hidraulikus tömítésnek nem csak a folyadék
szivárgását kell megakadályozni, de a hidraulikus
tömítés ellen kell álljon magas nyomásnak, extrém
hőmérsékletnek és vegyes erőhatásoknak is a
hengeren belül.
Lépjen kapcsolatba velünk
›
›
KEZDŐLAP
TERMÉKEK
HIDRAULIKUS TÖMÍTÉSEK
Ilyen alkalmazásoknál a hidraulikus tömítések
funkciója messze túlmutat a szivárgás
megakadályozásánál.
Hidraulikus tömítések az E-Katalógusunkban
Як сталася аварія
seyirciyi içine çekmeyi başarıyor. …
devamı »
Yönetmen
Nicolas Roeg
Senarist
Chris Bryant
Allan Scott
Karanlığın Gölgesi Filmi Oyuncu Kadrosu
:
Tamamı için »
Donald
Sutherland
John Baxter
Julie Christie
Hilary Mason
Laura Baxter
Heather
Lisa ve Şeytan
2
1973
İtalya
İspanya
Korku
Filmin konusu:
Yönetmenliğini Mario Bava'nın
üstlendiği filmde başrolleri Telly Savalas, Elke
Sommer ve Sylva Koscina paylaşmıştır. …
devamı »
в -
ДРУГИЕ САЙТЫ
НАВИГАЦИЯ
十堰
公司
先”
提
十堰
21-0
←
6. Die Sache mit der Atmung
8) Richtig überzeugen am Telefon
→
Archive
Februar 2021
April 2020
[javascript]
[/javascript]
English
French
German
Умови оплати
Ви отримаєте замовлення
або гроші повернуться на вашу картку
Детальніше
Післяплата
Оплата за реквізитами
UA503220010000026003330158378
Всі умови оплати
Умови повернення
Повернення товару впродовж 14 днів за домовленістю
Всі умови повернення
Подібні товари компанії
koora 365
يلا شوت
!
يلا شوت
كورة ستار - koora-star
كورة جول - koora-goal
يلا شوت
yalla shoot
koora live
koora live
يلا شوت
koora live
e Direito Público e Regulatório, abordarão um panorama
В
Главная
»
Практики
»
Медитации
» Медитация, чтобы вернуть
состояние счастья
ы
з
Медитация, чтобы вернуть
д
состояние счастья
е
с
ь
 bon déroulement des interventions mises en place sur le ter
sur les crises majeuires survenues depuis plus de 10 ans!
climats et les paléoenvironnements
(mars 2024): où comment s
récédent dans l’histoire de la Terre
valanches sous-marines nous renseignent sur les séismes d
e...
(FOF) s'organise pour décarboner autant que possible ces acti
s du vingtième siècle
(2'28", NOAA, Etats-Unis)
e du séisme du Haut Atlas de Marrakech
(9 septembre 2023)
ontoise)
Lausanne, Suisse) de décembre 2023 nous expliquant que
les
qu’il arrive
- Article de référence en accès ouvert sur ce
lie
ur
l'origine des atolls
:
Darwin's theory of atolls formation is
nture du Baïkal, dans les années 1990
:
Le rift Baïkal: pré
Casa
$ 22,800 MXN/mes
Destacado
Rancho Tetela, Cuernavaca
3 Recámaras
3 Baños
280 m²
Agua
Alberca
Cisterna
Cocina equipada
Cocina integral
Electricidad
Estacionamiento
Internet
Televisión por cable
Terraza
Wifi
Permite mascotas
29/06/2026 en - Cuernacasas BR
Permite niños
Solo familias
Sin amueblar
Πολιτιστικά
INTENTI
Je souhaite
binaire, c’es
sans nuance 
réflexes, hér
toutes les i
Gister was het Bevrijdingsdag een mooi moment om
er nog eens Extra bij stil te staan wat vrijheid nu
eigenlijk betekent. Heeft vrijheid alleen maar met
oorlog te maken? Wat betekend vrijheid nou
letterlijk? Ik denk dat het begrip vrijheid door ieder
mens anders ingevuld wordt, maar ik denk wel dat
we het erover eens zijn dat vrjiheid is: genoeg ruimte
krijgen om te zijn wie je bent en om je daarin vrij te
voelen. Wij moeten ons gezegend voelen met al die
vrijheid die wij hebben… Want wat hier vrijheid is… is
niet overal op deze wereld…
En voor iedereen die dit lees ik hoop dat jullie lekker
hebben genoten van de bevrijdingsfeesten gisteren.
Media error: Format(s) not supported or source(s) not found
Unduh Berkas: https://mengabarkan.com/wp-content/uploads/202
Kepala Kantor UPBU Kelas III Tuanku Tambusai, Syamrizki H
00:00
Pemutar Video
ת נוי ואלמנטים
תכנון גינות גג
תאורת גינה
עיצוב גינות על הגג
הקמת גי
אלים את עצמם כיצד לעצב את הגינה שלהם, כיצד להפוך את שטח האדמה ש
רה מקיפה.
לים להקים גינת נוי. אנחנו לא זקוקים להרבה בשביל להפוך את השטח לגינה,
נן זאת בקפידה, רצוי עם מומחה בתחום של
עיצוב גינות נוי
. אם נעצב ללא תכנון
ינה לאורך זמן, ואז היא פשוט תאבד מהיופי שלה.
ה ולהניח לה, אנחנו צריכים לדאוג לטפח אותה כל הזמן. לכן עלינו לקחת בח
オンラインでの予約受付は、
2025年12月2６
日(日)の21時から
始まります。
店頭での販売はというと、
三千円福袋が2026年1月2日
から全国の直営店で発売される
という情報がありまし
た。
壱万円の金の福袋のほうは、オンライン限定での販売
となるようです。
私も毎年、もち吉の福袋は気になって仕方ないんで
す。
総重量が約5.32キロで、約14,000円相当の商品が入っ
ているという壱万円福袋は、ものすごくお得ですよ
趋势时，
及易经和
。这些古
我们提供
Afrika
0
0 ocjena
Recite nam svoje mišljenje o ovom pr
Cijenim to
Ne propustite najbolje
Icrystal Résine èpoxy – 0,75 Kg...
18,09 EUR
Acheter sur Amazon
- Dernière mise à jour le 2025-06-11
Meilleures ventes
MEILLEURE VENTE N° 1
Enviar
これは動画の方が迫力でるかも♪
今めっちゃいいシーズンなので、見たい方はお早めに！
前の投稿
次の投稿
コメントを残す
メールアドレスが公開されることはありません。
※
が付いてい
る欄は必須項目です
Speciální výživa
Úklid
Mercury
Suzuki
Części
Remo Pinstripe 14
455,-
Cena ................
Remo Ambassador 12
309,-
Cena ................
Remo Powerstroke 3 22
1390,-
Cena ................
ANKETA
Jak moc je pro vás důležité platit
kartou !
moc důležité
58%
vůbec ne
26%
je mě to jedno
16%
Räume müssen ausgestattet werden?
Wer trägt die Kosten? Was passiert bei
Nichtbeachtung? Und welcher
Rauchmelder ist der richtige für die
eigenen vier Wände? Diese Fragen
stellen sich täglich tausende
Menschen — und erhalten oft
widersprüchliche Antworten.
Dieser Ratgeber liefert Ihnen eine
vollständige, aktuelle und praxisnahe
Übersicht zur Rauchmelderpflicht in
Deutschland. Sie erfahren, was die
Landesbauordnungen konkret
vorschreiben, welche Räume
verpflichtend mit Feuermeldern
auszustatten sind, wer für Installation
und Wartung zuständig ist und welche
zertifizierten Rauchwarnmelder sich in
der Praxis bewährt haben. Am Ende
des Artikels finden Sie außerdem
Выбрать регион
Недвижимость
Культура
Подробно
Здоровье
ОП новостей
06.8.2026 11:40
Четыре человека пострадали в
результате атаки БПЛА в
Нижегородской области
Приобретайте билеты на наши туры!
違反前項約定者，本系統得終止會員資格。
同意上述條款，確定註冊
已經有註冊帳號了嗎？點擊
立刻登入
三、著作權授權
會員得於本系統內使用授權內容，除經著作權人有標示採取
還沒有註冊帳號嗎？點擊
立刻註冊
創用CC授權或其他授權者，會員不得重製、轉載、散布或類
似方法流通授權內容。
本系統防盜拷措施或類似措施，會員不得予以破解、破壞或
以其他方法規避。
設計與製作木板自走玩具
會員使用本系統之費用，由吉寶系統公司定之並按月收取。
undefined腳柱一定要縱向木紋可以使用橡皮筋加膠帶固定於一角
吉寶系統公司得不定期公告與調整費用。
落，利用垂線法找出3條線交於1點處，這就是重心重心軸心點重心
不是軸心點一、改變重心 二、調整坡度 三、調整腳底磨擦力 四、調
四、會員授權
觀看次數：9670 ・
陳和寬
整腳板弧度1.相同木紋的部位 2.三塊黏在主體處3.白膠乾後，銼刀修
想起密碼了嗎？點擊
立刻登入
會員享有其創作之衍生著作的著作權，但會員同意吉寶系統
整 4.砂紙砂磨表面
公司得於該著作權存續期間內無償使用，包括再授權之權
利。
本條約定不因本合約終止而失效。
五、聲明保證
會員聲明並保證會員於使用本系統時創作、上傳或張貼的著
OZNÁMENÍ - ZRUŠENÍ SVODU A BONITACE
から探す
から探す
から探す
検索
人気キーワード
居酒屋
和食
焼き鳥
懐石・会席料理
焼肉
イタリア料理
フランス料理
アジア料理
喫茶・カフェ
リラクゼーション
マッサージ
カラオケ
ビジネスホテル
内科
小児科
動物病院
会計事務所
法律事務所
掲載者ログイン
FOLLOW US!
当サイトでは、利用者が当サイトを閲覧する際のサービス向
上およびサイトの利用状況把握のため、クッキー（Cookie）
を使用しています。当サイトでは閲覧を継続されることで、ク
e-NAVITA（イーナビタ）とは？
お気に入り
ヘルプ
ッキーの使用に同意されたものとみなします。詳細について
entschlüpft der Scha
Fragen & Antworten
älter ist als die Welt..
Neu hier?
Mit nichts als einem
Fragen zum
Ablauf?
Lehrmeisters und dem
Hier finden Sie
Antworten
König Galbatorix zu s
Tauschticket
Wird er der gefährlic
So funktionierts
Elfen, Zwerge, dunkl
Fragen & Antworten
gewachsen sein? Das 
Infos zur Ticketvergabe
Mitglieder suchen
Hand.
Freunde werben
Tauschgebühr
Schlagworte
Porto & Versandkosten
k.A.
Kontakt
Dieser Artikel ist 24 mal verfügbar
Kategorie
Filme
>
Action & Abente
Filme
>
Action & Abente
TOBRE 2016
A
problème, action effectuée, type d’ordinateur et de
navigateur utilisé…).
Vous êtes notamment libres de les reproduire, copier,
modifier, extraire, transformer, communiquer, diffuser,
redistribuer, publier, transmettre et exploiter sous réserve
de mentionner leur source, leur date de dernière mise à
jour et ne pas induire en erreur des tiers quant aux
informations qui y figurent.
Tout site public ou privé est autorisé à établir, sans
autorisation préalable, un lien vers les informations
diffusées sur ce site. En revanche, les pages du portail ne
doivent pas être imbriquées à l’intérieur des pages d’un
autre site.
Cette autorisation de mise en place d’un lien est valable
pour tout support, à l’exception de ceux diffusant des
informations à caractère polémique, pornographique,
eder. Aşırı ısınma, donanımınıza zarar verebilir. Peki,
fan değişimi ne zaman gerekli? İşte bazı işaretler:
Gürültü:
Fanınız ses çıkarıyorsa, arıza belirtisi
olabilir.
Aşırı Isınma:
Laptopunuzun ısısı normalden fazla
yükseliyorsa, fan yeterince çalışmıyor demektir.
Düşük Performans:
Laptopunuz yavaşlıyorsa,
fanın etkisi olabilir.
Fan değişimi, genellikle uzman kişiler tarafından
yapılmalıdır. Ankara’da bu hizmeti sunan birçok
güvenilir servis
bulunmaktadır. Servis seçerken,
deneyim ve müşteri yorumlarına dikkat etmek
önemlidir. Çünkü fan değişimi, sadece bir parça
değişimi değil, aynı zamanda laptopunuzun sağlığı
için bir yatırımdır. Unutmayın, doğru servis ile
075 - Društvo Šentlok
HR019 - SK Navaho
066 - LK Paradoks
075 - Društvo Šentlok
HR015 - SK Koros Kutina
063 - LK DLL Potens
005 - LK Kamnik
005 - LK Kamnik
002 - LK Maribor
-- -- --
> _TASK STATEMENT_: The result is a copy of every line above where the word "גינות" shows up.

> _COMPLETED TASK_:
תכנון גינות גג
עיצוב גינות על הגג
עיצוב גינות נוי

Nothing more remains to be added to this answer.